= About this exercise =
Reproduce everything in the court case excerpt from "Super K Drug Corporation, Kristine Y. Garcellano and" down to "Y. Garcellano (Marco).", substituting "Appellate Court" for "Court of Appeals".

G.R. No. 223314 | July 15, 2020

Robe Ann B. Lusabia, Percival Contreras, Nida Acsayan, Flor Alimonsurin, Lito Denaga, Reggie Vergabera, and Shiela Marie a. Barrera, Petitioners,


Super K Drug Corporation, Kristine Y. Garcellano and Marco Y. Garcellano,



The instant Petition for Review on Certiorari under Rule 45 of the Rules of Court assails the Decision[1] dated September 29, 2015 of the Court of Appeals (CA) in CA-G.R. SP No. 131738 dismissing the complaint for illegal dismissal and money claims filed by Robe Ann B. Lusabia (Lusabia), Percival Contreras (Contreras), Nida Acsayan (Acsayan), Flor Alimonsurin (Alimonsurin), Lito Denaga (Denaga), Reggie Vergabera (Vergabera), and Sheila Marie A. Barrera (Barrera; collectively petitioners) against respondents Super K Drug Corporation, Kristine Y. Garcellano (Kristine) and Marco Y. Garcellano (Marco).

= Dataset records =
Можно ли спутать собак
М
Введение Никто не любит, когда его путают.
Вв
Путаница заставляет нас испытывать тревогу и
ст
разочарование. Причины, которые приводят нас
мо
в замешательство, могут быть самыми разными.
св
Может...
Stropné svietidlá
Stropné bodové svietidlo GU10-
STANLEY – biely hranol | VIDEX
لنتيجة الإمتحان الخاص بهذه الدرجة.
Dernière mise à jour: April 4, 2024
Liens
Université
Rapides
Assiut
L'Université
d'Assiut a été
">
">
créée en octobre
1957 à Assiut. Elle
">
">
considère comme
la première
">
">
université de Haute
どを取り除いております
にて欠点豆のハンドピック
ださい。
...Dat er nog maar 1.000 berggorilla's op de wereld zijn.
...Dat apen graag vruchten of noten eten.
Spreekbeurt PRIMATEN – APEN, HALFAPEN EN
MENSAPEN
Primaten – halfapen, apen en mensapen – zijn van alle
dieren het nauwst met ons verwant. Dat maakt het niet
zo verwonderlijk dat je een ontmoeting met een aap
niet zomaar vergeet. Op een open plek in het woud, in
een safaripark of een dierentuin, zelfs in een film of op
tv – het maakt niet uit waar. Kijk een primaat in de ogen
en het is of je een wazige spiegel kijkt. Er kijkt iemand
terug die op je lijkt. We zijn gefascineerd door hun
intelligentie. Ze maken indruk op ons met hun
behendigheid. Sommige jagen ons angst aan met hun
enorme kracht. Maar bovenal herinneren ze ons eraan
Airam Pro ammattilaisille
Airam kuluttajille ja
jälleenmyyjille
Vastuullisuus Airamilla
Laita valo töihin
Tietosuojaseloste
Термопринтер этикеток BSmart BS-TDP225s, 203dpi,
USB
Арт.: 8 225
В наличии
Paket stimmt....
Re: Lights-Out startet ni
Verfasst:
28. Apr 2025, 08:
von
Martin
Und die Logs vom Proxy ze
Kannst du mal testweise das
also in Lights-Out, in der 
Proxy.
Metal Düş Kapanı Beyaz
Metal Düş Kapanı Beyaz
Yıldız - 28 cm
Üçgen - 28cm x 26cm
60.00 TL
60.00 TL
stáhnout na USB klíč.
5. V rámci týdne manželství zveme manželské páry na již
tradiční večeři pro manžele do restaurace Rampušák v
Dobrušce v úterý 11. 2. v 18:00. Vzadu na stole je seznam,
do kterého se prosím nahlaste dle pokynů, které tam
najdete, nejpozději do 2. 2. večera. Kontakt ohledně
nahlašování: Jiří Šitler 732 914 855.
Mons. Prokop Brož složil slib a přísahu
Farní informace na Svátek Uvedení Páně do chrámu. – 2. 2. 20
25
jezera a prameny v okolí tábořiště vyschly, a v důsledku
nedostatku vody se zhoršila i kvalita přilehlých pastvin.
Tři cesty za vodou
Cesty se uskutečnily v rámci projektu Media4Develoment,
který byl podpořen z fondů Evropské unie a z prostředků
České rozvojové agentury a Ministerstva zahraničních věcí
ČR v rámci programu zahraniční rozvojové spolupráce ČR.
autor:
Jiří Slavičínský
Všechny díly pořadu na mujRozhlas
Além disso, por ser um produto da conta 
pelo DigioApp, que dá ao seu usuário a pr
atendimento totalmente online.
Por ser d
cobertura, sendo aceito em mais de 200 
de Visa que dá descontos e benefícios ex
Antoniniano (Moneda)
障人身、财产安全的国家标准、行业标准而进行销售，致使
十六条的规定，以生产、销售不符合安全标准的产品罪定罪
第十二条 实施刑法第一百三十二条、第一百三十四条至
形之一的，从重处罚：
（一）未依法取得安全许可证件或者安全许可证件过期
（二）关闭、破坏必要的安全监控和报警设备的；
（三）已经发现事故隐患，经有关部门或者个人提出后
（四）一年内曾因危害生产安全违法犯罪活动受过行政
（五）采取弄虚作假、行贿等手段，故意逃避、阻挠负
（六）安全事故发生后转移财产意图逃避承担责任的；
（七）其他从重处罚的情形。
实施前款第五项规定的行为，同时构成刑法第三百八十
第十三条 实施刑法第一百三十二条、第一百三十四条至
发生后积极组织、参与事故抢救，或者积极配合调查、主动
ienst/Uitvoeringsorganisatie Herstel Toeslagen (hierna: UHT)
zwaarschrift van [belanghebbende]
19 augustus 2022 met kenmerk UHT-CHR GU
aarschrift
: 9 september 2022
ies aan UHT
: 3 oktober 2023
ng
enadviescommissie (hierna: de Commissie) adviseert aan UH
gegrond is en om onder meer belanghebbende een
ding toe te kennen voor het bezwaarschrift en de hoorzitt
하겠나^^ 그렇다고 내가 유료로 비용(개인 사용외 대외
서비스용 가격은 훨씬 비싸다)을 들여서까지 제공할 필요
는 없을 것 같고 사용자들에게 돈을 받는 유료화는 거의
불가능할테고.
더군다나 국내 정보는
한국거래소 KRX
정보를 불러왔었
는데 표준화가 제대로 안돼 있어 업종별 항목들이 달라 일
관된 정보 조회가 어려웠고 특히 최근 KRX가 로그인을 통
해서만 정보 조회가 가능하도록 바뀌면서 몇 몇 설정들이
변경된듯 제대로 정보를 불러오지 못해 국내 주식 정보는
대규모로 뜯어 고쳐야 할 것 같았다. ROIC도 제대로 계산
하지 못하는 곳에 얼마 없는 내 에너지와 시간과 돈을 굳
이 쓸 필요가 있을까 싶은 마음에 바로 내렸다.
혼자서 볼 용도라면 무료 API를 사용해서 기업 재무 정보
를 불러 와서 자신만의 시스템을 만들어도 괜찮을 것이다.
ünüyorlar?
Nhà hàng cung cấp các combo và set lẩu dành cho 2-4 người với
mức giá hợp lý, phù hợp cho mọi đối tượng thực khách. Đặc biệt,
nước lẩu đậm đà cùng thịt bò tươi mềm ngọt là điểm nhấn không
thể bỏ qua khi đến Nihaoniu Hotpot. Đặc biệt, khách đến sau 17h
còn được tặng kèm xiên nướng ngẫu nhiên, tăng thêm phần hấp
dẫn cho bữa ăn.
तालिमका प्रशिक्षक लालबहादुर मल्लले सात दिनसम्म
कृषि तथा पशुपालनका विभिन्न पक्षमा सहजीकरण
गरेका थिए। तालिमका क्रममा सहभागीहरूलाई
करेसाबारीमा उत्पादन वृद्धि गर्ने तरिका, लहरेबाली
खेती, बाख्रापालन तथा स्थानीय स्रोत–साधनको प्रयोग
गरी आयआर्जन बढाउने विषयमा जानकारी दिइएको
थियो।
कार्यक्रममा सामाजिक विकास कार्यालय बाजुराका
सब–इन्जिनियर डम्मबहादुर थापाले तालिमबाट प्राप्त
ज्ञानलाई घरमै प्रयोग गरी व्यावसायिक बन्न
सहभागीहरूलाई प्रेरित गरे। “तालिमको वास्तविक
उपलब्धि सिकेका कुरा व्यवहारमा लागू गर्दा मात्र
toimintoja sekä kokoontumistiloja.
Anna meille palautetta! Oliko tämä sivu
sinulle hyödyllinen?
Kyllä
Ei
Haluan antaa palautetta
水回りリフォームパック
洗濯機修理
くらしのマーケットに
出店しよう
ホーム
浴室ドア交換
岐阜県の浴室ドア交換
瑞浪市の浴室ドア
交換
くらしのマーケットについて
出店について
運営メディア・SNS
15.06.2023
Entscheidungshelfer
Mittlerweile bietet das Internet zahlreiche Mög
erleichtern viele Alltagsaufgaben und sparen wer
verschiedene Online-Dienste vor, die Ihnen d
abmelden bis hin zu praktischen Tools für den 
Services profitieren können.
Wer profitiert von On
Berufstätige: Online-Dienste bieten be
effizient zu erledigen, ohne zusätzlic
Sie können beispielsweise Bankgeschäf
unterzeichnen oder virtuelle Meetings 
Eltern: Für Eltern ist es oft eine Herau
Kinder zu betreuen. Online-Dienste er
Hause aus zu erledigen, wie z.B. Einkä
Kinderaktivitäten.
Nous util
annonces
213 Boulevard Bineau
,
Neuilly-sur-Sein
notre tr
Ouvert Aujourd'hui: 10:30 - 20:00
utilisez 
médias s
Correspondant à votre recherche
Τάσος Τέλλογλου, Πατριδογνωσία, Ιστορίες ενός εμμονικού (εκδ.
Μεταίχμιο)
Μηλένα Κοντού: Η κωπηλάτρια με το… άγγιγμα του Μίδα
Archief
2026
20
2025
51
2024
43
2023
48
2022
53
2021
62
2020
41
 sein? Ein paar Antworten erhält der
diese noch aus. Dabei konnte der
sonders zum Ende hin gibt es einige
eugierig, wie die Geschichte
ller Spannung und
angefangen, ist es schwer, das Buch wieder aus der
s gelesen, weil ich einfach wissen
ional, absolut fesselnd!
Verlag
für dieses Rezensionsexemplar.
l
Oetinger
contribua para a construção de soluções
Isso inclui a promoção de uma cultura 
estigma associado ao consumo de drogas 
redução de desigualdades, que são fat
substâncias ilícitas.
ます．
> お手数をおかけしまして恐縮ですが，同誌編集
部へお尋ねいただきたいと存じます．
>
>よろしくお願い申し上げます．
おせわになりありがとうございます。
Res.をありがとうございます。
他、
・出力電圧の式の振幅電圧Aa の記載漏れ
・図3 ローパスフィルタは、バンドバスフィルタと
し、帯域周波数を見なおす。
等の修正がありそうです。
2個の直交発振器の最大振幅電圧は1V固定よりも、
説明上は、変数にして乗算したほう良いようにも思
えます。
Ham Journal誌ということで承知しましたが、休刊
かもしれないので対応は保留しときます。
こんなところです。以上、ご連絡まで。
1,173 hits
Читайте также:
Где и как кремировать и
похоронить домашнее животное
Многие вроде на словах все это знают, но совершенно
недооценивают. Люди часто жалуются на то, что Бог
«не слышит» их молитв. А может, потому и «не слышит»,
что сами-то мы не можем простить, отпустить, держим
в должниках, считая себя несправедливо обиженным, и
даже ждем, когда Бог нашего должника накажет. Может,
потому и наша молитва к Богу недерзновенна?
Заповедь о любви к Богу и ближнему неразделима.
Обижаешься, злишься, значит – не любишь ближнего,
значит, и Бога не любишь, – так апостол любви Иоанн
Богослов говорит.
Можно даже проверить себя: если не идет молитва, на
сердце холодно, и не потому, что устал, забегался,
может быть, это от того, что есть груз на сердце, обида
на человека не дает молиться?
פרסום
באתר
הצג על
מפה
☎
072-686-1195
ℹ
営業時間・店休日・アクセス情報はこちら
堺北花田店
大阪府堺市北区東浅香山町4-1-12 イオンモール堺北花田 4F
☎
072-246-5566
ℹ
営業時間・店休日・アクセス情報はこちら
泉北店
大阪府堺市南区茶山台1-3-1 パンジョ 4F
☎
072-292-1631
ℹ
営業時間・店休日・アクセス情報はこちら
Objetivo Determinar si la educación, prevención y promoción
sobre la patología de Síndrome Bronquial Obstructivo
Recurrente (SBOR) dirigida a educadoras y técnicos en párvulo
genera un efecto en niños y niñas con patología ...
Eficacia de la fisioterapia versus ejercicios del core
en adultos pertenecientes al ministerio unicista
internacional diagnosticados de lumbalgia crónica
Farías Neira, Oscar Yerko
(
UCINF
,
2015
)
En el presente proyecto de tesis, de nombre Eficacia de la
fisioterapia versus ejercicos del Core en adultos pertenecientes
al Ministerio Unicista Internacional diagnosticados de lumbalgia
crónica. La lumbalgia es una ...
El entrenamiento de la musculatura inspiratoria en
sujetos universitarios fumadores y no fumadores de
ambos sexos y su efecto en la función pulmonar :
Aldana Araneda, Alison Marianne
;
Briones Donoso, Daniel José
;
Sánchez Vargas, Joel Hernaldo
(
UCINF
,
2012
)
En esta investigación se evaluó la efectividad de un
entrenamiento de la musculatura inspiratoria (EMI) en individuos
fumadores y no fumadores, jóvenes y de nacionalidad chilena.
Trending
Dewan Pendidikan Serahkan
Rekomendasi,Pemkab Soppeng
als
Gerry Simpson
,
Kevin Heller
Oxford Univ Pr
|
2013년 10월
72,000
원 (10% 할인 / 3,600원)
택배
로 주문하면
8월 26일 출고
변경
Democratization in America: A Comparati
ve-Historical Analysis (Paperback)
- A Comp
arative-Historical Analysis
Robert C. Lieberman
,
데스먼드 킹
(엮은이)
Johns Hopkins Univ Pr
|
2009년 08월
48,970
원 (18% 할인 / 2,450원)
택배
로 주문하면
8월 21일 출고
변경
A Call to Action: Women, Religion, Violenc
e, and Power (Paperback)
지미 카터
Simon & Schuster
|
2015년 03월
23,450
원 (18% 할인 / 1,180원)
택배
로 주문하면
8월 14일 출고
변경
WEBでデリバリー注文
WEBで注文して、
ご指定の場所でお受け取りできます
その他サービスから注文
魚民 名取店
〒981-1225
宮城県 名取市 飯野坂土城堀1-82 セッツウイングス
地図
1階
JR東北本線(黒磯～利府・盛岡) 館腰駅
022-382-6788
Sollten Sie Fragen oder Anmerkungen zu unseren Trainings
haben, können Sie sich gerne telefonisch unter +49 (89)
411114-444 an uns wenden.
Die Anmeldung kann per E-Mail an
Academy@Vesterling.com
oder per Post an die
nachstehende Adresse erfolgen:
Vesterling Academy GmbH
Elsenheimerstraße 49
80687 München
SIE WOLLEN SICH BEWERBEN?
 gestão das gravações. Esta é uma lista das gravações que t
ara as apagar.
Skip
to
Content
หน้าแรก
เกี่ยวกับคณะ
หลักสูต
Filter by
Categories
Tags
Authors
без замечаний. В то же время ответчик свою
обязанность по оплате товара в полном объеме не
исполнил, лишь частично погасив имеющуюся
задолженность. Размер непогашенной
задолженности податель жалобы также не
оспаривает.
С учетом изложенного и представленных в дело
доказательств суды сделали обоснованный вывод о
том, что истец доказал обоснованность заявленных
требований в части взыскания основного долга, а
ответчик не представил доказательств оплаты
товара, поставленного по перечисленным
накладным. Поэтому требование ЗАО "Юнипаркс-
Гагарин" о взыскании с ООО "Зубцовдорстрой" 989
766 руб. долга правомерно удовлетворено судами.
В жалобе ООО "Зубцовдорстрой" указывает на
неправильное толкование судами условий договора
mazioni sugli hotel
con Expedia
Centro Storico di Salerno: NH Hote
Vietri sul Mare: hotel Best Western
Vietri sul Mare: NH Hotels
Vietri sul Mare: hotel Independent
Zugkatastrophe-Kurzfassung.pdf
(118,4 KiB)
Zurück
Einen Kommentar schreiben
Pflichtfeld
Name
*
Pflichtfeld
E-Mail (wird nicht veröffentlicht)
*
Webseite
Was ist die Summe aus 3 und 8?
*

= Solution to this task =
Super K Drug Corporation, Kristine Y. Garcellano and Marco Y. Garcellano,



The instant Petition for Review on Certiorari under Rule 45 of the Rules of Court assails the Decision[1] dated September 29, 2015 of the Appellate Court (CA) in CA-G.R. SP No. 131738 dismissing the complaint for illegal dismissal and money claims filed by Robe Ann B. Lusabia (Lusabia), Percival Contreras (Contreras), Nida Acsayan (Acsayan), Flor Alimonsurin (Alimonsurin), Lito Denaga (Denaga), Reggie Vergabera (Vergabera), and Sheila Marie A. Barrera (Barrera; collectively petitioners) against respondents Super K Drug Corporation, Kristine Y. Garcellano (Kristine) and Marco Y. Garcellano (Marco).